What the task requires –
Rewrite every line of the entries below, swapping each "scientific name" for "binomial" and leaving all other text unchanged.

## begin Raw records

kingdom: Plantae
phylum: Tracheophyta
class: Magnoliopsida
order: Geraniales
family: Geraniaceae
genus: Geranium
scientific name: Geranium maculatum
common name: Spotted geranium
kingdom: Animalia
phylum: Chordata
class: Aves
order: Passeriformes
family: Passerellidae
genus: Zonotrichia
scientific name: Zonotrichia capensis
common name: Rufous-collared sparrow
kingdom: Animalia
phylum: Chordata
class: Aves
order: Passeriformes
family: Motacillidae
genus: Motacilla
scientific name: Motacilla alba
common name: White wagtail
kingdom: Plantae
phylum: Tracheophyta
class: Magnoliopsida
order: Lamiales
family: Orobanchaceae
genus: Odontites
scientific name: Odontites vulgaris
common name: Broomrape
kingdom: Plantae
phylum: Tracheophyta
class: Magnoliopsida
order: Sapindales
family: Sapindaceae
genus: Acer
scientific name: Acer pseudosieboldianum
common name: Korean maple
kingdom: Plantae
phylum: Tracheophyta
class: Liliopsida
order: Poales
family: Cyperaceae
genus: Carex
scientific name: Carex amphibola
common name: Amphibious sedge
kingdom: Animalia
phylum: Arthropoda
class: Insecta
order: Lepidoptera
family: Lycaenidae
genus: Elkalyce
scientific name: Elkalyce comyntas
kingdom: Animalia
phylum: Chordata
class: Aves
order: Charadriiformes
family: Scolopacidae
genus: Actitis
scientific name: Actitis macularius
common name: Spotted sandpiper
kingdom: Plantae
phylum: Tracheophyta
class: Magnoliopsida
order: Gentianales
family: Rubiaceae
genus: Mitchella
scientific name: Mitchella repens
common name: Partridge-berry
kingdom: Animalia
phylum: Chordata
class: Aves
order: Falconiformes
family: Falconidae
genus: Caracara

## end Raw records

Output for this exercise –
kingdom: Plantae
phylum: Tracheophyta
class: Magnoliopsida
order: Geraniales
family: Geraniaceae
genus: Geranium
binomial: Geranium maculatum
common name: Spotted geranium
kingdom: Animalia
phylum: Chordata
class: Aves
order: Passeriformes
family: Passerellidae
genus: Zonotrichia
binomial: Zonotrichia capensis
common name: Rufous-collared sparrow
kingdom: Animalia
phylum: Chordata
class: Aves
order: Passeriformes
family: Motacillidae
genus: Motacilla
binomial: Motacilla alba
common name: White wagtail
kingdom: Plantae
phylum: Tracheophyta
class: Magnoliopsida
order: Lamiales
family: Orobanchaceae
genus: Odontites
binomial: Odontites vulgaris
common name: Broomrape
kingdom: Plantae
phylum: Tracheophyta
class: Magnoliopsida
order: Sapindales
family: Sapindaceae
genus: Acer
binomial: Acer pseudosieboldianum
common name: Korean maple
kingdom: Plantae
phylum: Tracheophyta
class: Liliopsida
order: Poales
family: Cyperaceae
genus: Carex
binomial: Carex amphibola
common name: Amphibious sedge
kingdom: Animalia
phylum: Arthropoda
class: Insecta
order: Lepidoptera
family: Lycaenidae
genus: Elkalyce
binomial: Elkalyce comyntas
kingdom: Animalia
phylum: Chordata
class: Aves
order: Charadriiformes
family: Scolopacidae
genus: Actitis
binomial: Actitis macularius
common name: Spotted sandpiper
kingdom: Plantae
phylum: Tracheophyta
class: Magnoliopsida
order: Gentianales
family: Rubiaceae
genus: Mitchella
binomial: Mitchella repens
common name: Partridge-berry
kingdom: Animalia
phylum: Chordata
class: Aves
order: Falconiformes
family: Falconidae
genus: Caracara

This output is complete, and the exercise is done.